» Instructions to follow: What is needed is an exact copy of the lines in the listing below, from the one with "[464,131,728,152] [61,155,174,173] excisting" up to and including the one with "(420, 223) none -> (697, 156) //", with no other lines.

» The data:
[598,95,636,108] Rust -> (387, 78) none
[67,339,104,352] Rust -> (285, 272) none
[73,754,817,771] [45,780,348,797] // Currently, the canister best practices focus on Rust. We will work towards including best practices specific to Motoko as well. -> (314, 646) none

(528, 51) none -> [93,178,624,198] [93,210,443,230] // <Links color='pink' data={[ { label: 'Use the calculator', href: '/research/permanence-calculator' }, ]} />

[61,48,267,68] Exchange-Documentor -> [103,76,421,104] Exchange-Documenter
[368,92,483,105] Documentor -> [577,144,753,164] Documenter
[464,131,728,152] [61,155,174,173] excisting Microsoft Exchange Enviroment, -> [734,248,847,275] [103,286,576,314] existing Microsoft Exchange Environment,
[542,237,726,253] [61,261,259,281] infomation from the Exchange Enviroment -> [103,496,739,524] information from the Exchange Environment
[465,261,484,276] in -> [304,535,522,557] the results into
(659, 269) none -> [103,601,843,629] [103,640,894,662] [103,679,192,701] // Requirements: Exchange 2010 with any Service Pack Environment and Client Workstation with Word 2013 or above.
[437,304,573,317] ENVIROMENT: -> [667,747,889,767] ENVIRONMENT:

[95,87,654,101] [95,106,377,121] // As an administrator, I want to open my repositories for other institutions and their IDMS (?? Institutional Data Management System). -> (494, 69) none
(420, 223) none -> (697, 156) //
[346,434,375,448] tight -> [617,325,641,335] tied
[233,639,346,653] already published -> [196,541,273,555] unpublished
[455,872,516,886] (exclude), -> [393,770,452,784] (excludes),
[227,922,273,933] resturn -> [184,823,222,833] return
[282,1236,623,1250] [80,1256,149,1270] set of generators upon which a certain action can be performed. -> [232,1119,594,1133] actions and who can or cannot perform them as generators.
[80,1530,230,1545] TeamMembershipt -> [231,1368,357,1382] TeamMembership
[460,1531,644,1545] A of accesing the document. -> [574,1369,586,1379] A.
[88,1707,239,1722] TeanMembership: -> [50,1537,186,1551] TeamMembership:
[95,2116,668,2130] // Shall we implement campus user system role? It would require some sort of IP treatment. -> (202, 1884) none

» Exercise answer:
[464,131,728,152] [61,155,174,173] excisting Microsoft Exchange Enviroment, -> [734,248,847,275] [103,286,576,314] existing Microsoft Exchange Environment,
[542,237,726,253] [61,261,259,281] infomation from the Exchange Enviroment -> [103,496,739,524] information from the Exchange Environment
[465,261,484,276] in -> [304,535,522,557] the results into
(659, 269) none -> [103,601,843,629] [103,640,894,662] [103,679,192,701] // Requirements: Exchange 2010 with any Service Pack Environment and Client Workstation with Word 2013 or above.
[437,304,573,317] ENVIROMENT: -> [667,747,889,767] ENVIRONMENT:

[95,87,654,101] [95,106,377,121] // As an administrator, I want to open my repositories for other institutions and their IDMS (?? Institutional Data Management System). -> (494, 69) none
(420, 223) none -> (697, 156) //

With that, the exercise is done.